Herr Hoell wird vorgeführt, ein bisschen beleidigt und als Germanist sowieso belächelt - er nimmts gelassen. Er möchte jetzt zu Thomas Bernhard zurückkehren, aber das ist auch wieder falsch, es ist aus dem Ruder, das Gespräch ist verhunzt. "Lassen Sie uns doch jetzt noch einen schönen Abschluss finden," schlägt Hennetmair vor, und Hoell grient gewinnend "Na dann machen Sie mal ein Angebot" - Fragen aus dem Publikum? "Trauen Sie sich nur," ermutigt uns Hennetmair, und was soll man denn da noch sagen. Aufhören soll es. Ein junger Mann, der stolz betont, kein Germanist zu sein, und dafür von Hennetmair und Teilen des Publikums sofort einen ungeheuren Sympathie-Vorschuss erntet, fragt nach dem Bruch zwischen Karl und Thomas. "DAS ist mal eine GUTE Frage," schwärmt Herr Hennetmair, und also hören wir das auch noch einmal.

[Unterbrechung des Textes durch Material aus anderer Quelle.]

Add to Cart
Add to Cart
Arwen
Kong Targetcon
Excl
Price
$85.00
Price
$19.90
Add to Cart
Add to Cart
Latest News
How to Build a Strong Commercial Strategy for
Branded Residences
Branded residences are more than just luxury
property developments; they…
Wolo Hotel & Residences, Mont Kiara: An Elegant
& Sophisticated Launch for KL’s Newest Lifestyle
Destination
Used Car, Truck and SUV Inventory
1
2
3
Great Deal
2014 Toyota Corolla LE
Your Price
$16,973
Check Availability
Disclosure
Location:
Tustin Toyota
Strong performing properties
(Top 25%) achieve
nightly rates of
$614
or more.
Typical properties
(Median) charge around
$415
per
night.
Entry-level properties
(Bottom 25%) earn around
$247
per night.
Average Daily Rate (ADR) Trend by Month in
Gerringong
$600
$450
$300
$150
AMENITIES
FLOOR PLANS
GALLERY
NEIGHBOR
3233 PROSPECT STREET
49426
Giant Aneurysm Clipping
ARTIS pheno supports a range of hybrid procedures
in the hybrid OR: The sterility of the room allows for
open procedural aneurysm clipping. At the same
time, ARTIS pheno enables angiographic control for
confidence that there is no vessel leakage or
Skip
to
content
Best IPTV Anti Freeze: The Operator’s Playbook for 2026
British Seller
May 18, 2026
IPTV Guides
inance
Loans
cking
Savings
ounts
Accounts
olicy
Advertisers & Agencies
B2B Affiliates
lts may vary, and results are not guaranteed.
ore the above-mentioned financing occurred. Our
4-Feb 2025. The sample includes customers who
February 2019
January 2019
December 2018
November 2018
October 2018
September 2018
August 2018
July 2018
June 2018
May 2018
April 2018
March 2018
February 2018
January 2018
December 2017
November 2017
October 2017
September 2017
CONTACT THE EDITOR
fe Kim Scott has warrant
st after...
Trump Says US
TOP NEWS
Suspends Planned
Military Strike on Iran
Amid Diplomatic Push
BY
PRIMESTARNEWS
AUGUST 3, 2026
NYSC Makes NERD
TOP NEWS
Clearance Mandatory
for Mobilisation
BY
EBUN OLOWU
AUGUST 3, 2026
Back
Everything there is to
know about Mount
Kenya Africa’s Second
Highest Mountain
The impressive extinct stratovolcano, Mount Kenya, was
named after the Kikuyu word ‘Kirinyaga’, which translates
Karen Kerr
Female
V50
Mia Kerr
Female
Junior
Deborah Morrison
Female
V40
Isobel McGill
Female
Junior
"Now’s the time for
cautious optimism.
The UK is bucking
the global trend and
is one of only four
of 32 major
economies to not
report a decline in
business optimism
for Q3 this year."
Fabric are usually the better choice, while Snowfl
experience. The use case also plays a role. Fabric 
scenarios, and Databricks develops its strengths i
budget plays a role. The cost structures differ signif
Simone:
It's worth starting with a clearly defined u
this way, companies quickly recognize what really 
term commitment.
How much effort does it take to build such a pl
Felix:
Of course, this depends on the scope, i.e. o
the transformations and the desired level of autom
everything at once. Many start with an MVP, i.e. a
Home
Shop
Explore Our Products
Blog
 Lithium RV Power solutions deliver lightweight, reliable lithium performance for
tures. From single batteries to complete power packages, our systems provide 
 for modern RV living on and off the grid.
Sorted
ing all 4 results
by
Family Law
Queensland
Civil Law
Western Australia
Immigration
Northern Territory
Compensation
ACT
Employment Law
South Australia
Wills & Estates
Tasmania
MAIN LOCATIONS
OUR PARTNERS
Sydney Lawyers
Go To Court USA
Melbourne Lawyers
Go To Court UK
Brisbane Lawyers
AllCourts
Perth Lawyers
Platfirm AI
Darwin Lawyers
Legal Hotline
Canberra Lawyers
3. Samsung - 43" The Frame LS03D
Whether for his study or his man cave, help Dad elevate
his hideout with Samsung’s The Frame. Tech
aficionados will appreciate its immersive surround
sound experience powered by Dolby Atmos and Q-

Dann kommt ein Mit-Veranstalter auf die Bühne mit Blumen im Arm und flüstert Herrn Hoell was ins Ohr, Herr Hennetmair steht inzwischen und referiert in die Massen. Herr Hoell deutet an, dass man jetzt ja langsam... und es ist ja noch einiges zu erwarten... eine lange Nacht wird das ja, Filme usw. - und dann wird es richtig schlimm, dann schwingt sich Herr Hennetmair auf das Ross des Unverstandenen, schlägt Kapriolen schmerzhaften Märtyrertums und ramentert, dass das ja wohl mal wieder typisch ist, sobald unbequeme Fragen aus dem Publikum kämen, sobald unbequeme Meinungen geäußert würden, hieße es gleich, nun ist keine Zeit mehr, Schluss jetzt, so wie immer sei das, ungeheuer sei das. Alle stehen jetzt, irgendwie schafft es der rettende Dritte, seine Blumen loszuwerden, die beiden Gesprächspartner ab, der Dritte beugt sich ans Mikro und rettet ein bisschen von Herrn Hoell, relativiert schnell und sorgt dafür, das alles nicht mehr ganz so schlimm ist. Ja. Da es äußerst schwierig ist, älteren Mitbürgern an den Karren zu pinkeln, wenn man nicht als undankbarer, unwissender, jungspundischer WURM durchgehen möchte, stehe diese Wiedergabe für sich und sei hier nur noch darauf verwiesen, dass der Herr Hoell ja die Fragen, die ein leichtes, die Lesung fortsetzendes Gespräch ermöglicht hätten, vielleicht beim nächsten Mal stellt. Vielleicht wollte Herr Hoell das auch nicht, vielleicht wollte er kitzeln, provozieren, rauslocken. Nun, das ist ihm gelungen, und die paar Federn, die er dabei ließ, wollen wir aufsammeln und als Lesezeichen für Karl Ignaz Hennetmairs "Ein Jahr mit Thomas Bernhard" verwenden.